> _Exercise_
Give the data again in full, exactly as written below.

> _Record extracts_

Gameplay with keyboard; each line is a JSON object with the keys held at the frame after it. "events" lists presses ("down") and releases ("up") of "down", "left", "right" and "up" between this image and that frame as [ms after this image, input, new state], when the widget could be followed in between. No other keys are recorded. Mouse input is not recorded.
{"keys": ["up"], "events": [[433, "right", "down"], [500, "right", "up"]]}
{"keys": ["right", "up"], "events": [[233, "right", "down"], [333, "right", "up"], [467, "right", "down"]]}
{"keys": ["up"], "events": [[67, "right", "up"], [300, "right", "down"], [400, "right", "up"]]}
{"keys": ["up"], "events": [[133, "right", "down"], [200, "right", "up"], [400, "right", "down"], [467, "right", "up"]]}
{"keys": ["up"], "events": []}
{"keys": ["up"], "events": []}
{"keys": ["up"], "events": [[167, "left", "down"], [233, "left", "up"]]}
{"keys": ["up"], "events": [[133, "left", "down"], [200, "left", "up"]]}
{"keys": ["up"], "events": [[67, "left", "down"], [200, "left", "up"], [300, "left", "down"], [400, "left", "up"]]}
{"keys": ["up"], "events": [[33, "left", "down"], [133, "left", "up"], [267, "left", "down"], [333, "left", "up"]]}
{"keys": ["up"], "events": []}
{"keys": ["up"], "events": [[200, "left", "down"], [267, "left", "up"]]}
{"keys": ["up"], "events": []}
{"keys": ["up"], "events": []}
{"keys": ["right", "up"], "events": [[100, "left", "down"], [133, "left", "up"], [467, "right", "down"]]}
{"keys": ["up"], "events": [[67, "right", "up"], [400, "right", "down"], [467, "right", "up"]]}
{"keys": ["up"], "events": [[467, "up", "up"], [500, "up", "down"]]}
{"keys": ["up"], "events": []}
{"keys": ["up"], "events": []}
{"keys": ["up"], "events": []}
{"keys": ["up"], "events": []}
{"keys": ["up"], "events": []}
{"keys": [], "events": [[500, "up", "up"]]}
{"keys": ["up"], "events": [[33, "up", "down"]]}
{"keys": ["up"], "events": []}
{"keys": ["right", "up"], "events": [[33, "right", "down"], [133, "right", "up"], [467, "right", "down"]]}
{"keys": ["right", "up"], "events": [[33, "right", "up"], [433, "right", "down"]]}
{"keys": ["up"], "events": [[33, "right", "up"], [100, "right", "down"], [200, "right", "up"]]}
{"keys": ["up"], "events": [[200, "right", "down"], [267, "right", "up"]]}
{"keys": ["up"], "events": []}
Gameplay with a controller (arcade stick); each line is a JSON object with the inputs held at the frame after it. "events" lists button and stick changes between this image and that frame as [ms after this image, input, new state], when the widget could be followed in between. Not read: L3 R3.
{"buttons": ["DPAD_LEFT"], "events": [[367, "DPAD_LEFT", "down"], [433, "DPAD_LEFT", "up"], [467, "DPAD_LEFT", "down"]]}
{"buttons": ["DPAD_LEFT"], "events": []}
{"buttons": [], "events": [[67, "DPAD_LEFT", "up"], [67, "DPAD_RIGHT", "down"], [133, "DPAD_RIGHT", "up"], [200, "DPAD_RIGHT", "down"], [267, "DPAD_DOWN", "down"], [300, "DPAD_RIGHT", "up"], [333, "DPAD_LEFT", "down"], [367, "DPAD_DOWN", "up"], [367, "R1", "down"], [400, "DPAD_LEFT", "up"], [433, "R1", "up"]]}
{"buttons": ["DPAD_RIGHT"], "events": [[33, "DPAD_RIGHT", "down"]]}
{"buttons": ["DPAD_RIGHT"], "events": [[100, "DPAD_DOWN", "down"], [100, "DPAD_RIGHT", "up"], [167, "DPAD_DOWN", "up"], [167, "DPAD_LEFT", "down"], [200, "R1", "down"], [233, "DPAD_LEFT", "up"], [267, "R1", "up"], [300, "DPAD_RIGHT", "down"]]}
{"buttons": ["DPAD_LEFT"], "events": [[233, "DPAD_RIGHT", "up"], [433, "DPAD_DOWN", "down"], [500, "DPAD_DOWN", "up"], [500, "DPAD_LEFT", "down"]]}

> _The completed task_
Gameplay with keyboard; each line is a JSON object with the keys held at the frame after it. "events" lists presses ("down") and releases ("up") of "down", "left", "right" and "up" between this image and that frame as [ms after this image, input, new state], when the widget could be followed in between. No other keys are recorded. Mouse input is not recorded.
{"keys": ["up"], "events": [[433, "right", "down"], [500, "right", "up"]]}
{"keys": ["right", "up"], "events": [[233, "right", "down"], [333, "right", "up"], [467, "right", "down"]]}
{"keys": ["up"], "events": [[67, "right", "up"], [300, "right", "down"], [400, "right", "up"]]}
{"keys": ["up"], "events": [[133, "right", "down"], [200, "right", "up"], [400, "right", "down"], [467, "right", "up"]]}
{"keys": ["up"], "events": []}
{"keys": ["up"], "events": []}
{"keys": ["up"], "events": [[167, "left", "down"], [233, "left", "up"]]}
{"keys": ["up"], "events": [[133, "left", "down"], [200, "left", "up"]]}
{"keys": ["up"], "events": [[67, "left", "down"], [200, "left", "up"], [300, "left", "down"], [400, "left", "up"]]}
{"keys": ["up"], "events": [[33, "left", "down"], [133, "left", "up"], [267, "left", "down"], [333, "left", "up"]]}
{"keys": ["up"], "events": []}
{"keys": ["up"], "events": [[200, "left", "down"], [267, "left", "up"]]}
{"keys": ["up"], "events": []}
{"keys": ["up"], "events": []}
{"keys": ["right", "up"], "events": [[100, "left", "down"], [133, "left", "up"], [467, "right", "down"]]}
{"keys": ["up"], "events": [[67, "right", "up"], [400, "right", "down"], [467, "right", "up"]]}
{"keys": ["up"], "events": [[467, "up", "up"], [500, "up", "down"]]}
{"keys": ["up"], "events": []}
{"keys": ["up"], "events": []}
{"keys": ["up"], "events": []}
{"keys": ["up"], "events": []}
{"keys": ["up"], "events": []}
{"keys": [], "events": [[500, "up", "up"]]}
{"keys": ["up"], "events": [[33, "up", "down"]]}
{"keys": ["up"], "events": []}
{"keys": ["right", "up"], "events": [[33, "right", "down"], [133, "right", "up"], [467, "right", "down"]]}
{"keys": ["right", "up"], "events": [[33, "right", "up"], [433, "right", "down"]]}
{"keys": ["up"], "events": [[33, "right", "up"], [100, "right", "down"], [200, "right", "up"]]}
{"keys": ["up"], "events": [[200, "right", "down"], [267, "right", "up"]]}
{"keys": ["up"], "events": []}
Gameplay with a controller (arcade stick); each line is a JSON object with the inputs held at the frame after it. "events" lists button and stick changes between this image and that frame as [ms after this image, input, new state], when the widget could be followed in between. Not read: L3 R3.
{"buttons": ["DPAD_LEFT"], "events": [[367, "DPAD_LEFT", "down"], [433, "DPAD_LEFT", "up"], [467, "DPAD_LEFT", "down"]]}
{"buttons": ["DPAD_LEFT"], "events": []}
{"buttons": [], "events": [[67, "DPAD_LEFT", "up"], [67, "DPAD_RIGHT", "down"], [133, "DPAD_RIGHT", "up"], [200, "DPAD_RIGHT", "down"], [267, "DPAD_DOWN", "down"], [300, "DPAD_RIGHT", "up"], [333, "DPAD_LEFT", "down"], [367, "DPAD_DOWN", "up"], [367, "R1", "down"], [400, "DPAD_LEFT", "up"], [433, "R1", "up"]]}
{"buttons": ["DPAD_RIGHT"], "events": [[33, "DPAD_RIGHT", "down"]]}
{"buttons": ["DPAD_RIGHT"], "events": [[100, "DPAD_DOWN", "down"], [100, "DPAD_RIGHT", "up"], [167, "DPAD_DOWN", "up"], [167, "DPAD_LEFT", "down"], [200, "R1", "down"], [233, "DPAD_LEFT", "up"], [267, "R1", "up"], [300, "DPAD_RIGHT", "down"]]}
{"buttons": ["DPAD_LEFT"], "events": [[233, "DPAD_RIGHT", "up"], [433, "DPAD_DOWN", "down"], [500, "DPAD_DOWN", "up"], [500, "DPAD_LEFT", "down"]]}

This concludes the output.